Collection entries
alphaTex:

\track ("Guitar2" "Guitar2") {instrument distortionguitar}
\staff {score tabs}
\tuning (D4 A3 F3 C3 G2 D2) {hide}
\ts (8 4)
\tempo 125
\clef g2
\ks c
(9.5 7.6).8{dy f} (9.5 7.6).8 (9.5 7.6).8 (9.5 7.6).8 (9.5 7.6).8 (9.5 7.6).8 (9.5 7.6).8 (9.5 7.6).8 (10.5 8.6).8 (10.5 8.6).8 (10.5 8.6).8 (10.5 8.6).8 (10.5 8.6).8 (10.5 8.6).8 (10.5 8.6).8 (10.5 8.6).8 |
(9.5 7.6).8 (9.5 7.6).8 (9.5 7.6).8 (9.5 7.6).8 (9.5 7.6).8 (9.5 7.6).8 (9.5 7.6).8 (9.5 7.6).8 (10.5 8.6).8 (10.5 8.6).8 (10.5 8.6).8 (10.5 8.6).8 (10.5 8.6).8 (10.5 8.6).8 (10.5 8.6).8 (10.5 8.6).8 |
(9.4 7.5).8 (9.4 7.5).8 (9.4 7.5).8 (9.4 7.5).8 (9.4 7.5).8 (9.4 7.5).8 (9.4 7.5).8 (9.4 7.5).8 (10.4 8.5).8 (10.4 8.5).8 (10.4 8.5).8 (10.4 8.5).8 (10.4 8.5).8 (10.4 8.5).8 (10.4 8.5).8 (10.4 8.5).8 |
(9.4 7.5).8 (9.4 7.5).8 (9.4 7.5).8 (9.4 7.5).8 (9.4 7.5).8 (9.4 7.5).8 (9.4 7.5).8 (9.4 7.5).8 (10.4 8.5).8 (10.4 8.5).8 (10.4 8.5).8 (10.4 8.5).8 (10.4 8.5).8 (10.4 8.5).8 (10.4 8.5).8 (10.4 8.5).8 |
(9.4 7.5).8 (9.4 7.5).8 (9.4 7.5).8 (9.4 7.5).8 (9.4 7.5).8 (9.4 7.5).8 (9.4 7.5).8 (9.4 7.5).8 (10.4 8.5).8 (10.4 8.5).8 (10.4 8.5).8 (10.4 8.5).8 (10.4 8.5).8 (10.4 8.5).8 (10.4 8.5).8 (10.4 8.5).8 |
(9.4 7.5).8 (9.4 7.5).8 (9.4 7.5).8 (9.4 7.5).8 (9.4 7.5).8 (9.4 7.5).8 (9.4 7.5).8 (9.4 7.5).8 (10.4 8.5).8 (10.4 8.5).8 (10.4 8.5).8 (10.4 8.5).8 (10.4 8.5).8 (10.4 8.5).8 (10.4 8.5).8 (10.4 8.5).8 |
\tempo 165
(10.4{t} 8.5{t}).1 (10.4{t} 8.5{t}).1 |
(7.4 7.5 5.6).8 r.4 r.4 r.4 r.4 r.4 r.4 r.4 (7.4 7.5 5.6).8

▶ TASK PROMPT
Copy each item above line for line, changing no character.

▶ RESPONSE TO THIS TASK
alphaTex:

\track ("Guitar2" "Guitar2") {instrument distortionguitar}
\staff {score tabs}
\tuning (D4 A3 F3 C3 G2 D2) {hide}
\ts (8 4)
\tempo 125
\clef g2
\ks c
(9.5 7.6).8{dy f} (9.5 7.6).8 (9.5 7.6).8 (9.5 7.6).8 (9.5 7.6).8 (9.5 7.6).8 (9.5 7.6).8 (9.5 7.6).8 (10.5 8.6).8 (10.5 8.6).8 (10.5 8.6).8 (10.5 8.6).8 (10.5 8.6).8 (10.5 8.6).8 (10.5 8.6).8 (10.5 8.6).8 |
(9.5 7.6).8 (9.5 7.6).8 (9.5 7.6).8 (9.5 7.6).8 (9.5 7.6).8 (9.5 7.6).8 (9.5 7.6).8 (9.5 7.6).8 (10.5 8.6).8 (10.5 8.6).8 (10.5 8.6).8 (10.5 8.6).8 (10.5 8.6).8 (10.5 8.6).8 (10.5 8.6).8 (10.5 8.6).8 |
(9.4 7.5).8 (9.4 7.5).8 (9.4 7.5).8 (9.4 7.5).8 (9.4 7.5).8 (9.4 7.5).8 (9.4 7.5).8 (9.4 7.5).8 (10.4 8.5).8 (10.4 8.5).8 (10.4 8.5).8 (10.4 8.5).8 (10.4 8.5).8 (10.4 8.5).8 (10.4 8.5).8 (10.4 8.5).8 |
(9.4 7.5).8 (9.4 7.5).8 (9.4 7.5).8 (9.4 7.5).8 (9.4 7.5).8 (9.4 7.5).8 (9.4 7.5).8 (9.4 7.5).8 (10.4 8.5).8 (10.4 8.5).8 (10.4 8.5).8 (10.4 8.5).8 (10.4 8.5).8 (10.4 8.5).8 (10.4 8.5).8 (10.4 8.5).8 |
(9.4 7.5).8 (9.4 7.5).8 (9.4 7.5).8 (9.4 7.5).8 (9.4 7.5).8 (9.4 7.5).8 (9.4 7.5).8 (9.4 7.5).8 (10.4 8.5).8 (10.4 8.5).8 (10.4 8.5).8 (10.4 8.5).8 (10.4 8.5).8 (10.4 8.5).8 (10.4 8.5).8 (10.4 8.5).8 |
(9.4 7.5).8 (9.4 7.5).8 (9.4 7.5).8 (9.4 7.5).8 (9.4 7.5).8 (9.4 7.5).8 (9.4 7.5).8 (9.4 7.5).8 (10.4 8.5).8 (10.4 8.5).8 (10.4 8.5).8 (10.4 8.5).8 (10.4 8.5).8 (10.4 8.5).8 (10.4 8.5).8 (10.4 8.5).8 |
\tempo 165
(10.4{t} 8.5{t}).1 (10.4{t} 8.5{t}).1 |
(7.4 7.5 5.6).8 r.4 r.4 r.4 r.4 r.4 r.4 r.4 (7.4 7.5 5.6).8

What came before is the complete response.